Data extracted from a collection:
━━━

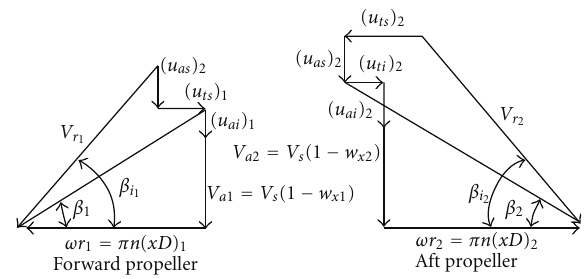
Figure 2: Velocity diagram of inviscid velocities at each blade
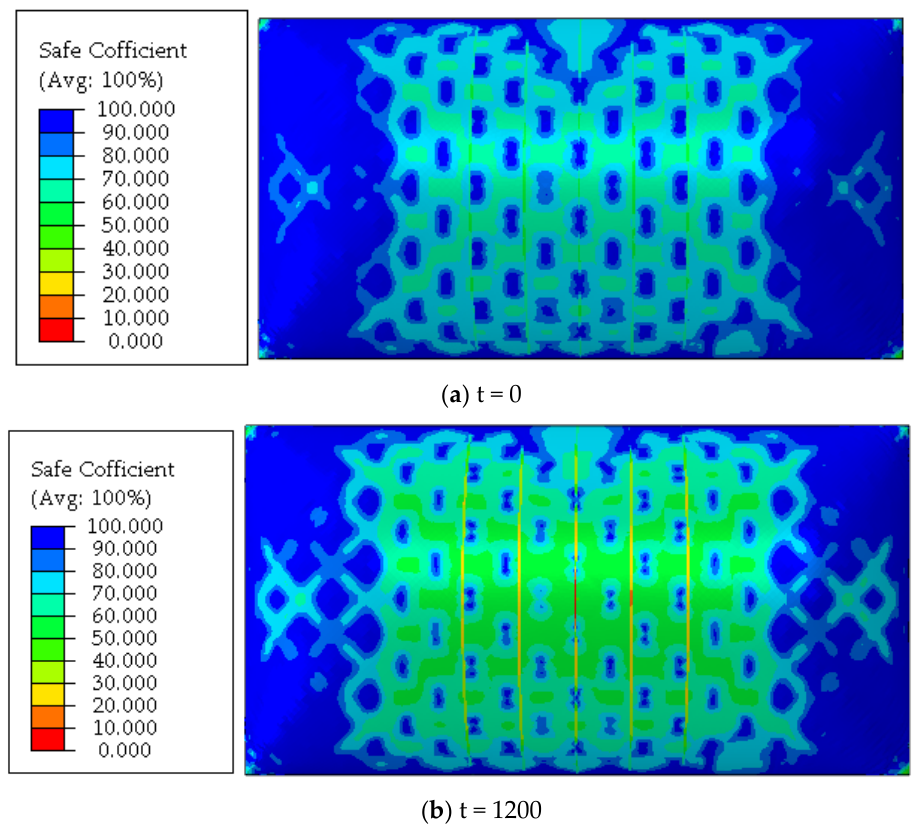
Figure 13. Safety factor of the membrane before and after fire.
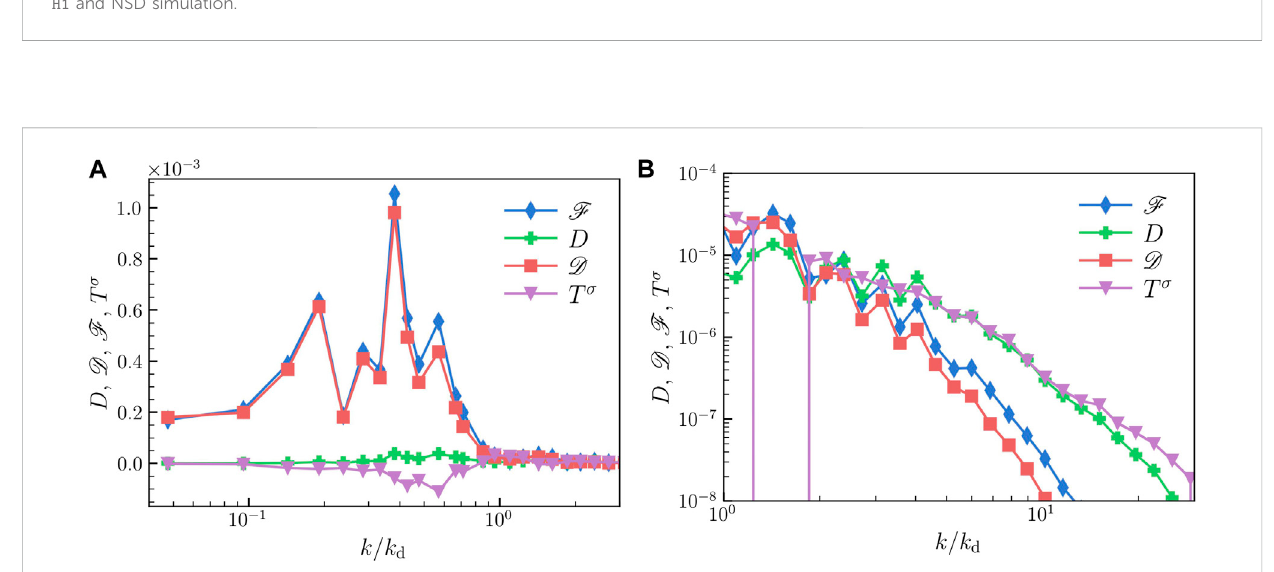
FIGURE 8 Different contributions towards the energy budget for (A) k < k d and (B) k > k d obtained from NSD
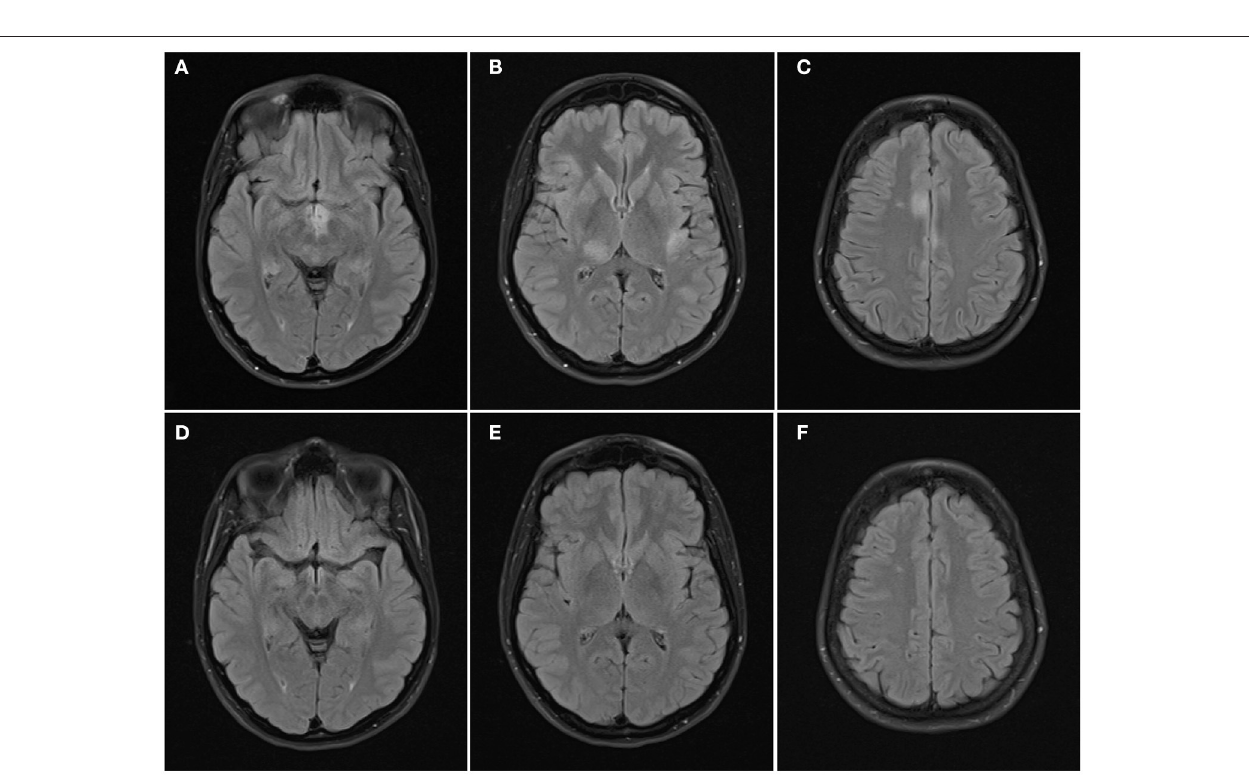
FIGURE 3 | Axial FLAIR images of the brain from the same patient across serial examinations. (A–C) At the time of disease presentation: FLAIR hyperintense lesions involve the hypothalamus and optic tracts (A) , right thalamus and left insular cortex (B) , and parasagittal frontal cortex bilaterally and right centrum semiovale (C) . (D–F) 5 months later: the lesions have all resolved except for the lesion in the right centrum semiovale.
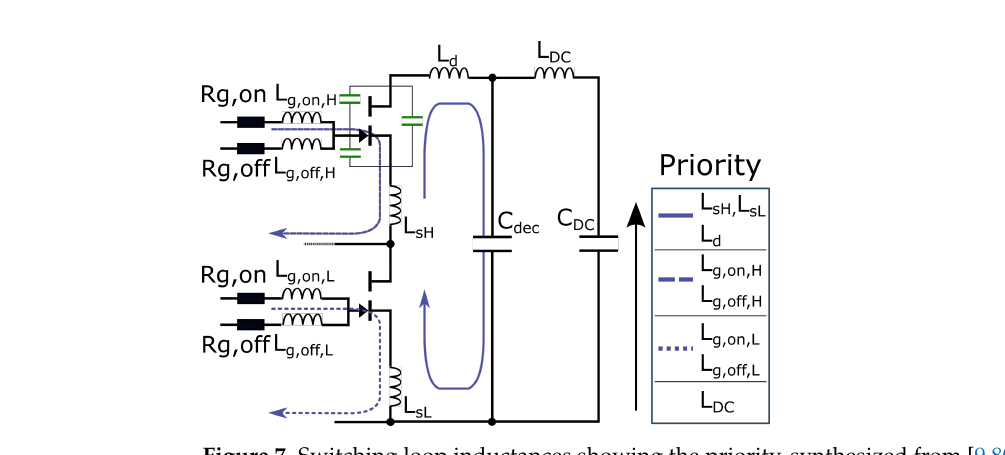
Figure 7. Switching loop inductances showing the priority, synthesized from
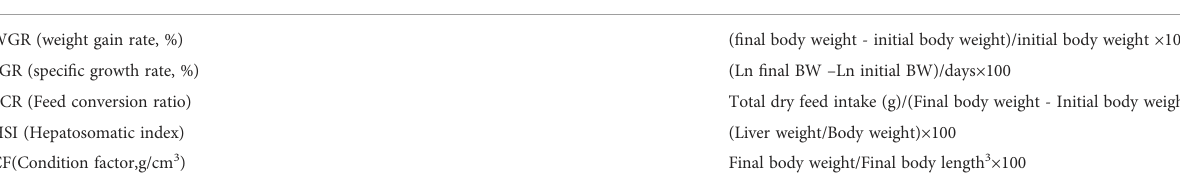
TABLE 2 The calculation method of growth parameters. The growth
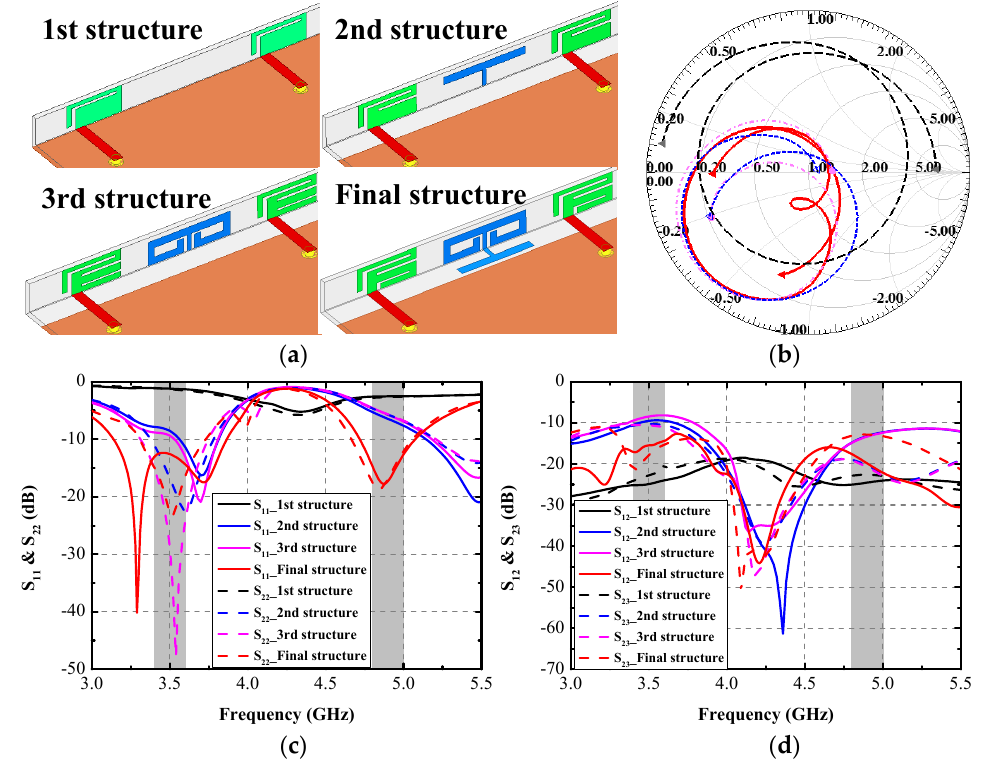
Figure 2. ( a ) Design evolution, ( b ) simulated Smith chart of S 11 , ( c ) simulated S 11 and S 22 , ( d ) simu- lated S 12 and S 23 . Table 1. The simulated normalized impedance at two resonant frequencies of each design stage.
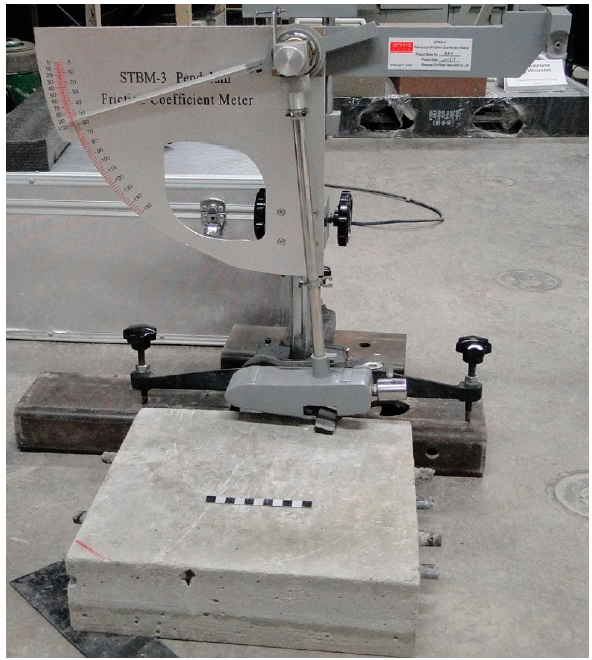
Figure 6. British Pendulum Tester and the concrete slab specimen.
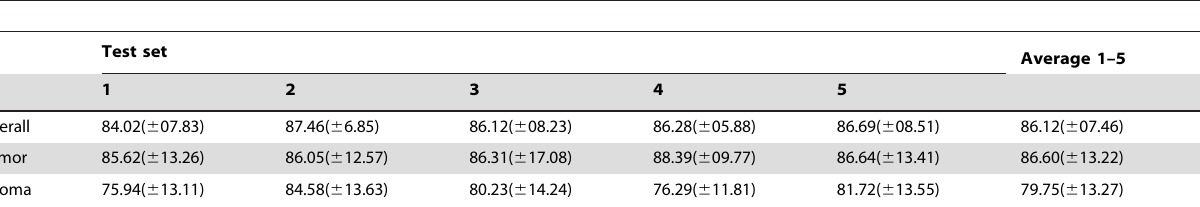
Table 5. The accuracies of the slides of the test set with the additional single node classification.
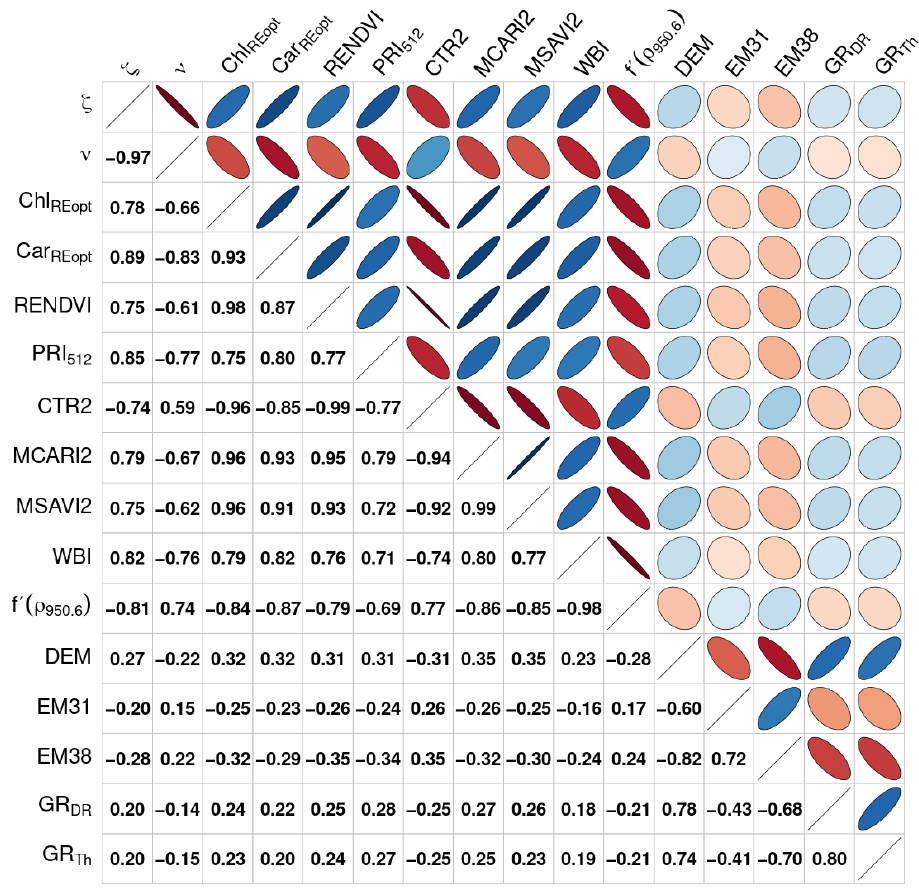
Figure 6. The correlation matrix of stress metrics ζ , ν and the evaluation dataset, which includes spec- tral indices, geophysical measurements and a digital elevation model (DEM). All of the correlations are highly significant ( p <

━━━

:: What needs to be done ::
If a line in the records above contains "each", copy that line.

:: Exercise response ::
Figure 2: Velocity diagram of inviscid velocities at each blade
Figure 2. ( a ) Design evolution, ( b ) simulated Smith chart of S 11 , ( c ) simulated S 11 and S 22 , ( d ) simu- lated S 12 and S 23 . Table 1. The simulated normalized impedance at two resonant frequencies of each design stage.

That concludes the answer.